The work brings together different forms of art-making through its format and the depiction of the landscape, both evoking traditional Chinese scrolls. The artist claimed he was inspired by the maps of Venice and by the topography of the city, to which he resorted also for his Island Of Bad Art. Inspired by the way the Grand Canal runs through the Italian city and cuts it in half, Perry imagined this topography to serve as the fighting ground for a fictitious battle between many different factions engaged in a never-ending war with each other. However, rather than visually demarcating these opposing groups, Perry purposefully blurred and obscured the differences between the fighters, which results in a confusion of parts for the viewer.
The artist claimed he envisioned the print hanging on the wall of a politician’s office. During the war, the artist imagined the politician looking at the print like a war map, only to realise that the visual signifiers of difference across factions are not as clear as he thought.

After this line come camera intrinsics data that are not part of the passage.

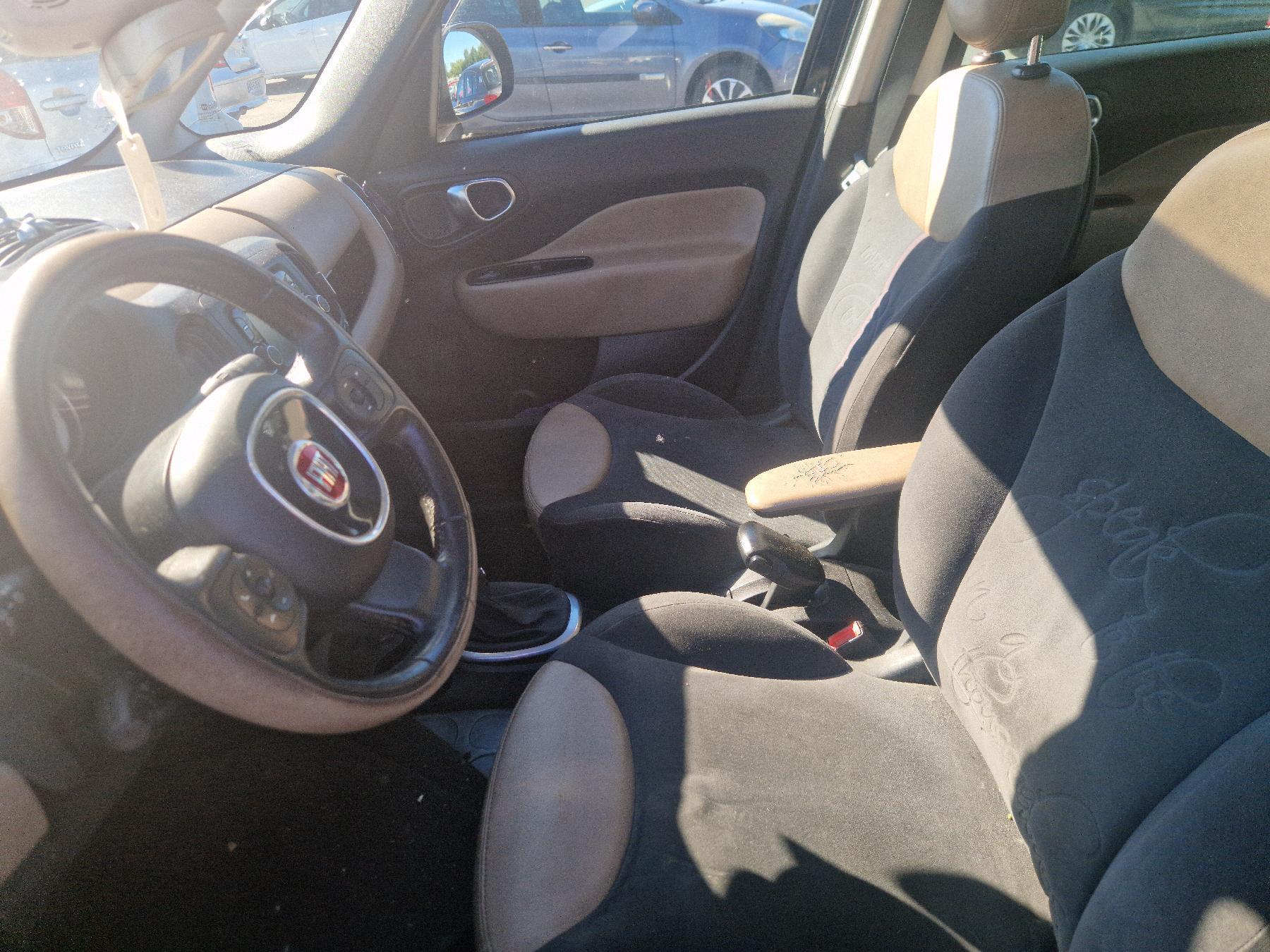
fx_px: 844
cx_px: 635
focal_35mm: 23
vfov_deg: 58.9
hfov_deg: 73.9
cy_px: 476
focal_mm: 5.4
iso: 50
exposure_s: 1/196
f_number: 1.8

Bringing together Perry’s inclination to mockery and humour together with his interest in maps and topography, this work is what the artist calls a playscape, “the sort of imaginative universe you spread out in front of you as a child” upon which he projects his never-ending flow of ideas.
The highest value realised for a work by Grayson Perry was in October 2017, when I Want To Be An Artist fetched £632,750 at Christie's, London. The values achieved for Perry's work at auction regularly land in the hundreds of thousands of pounds.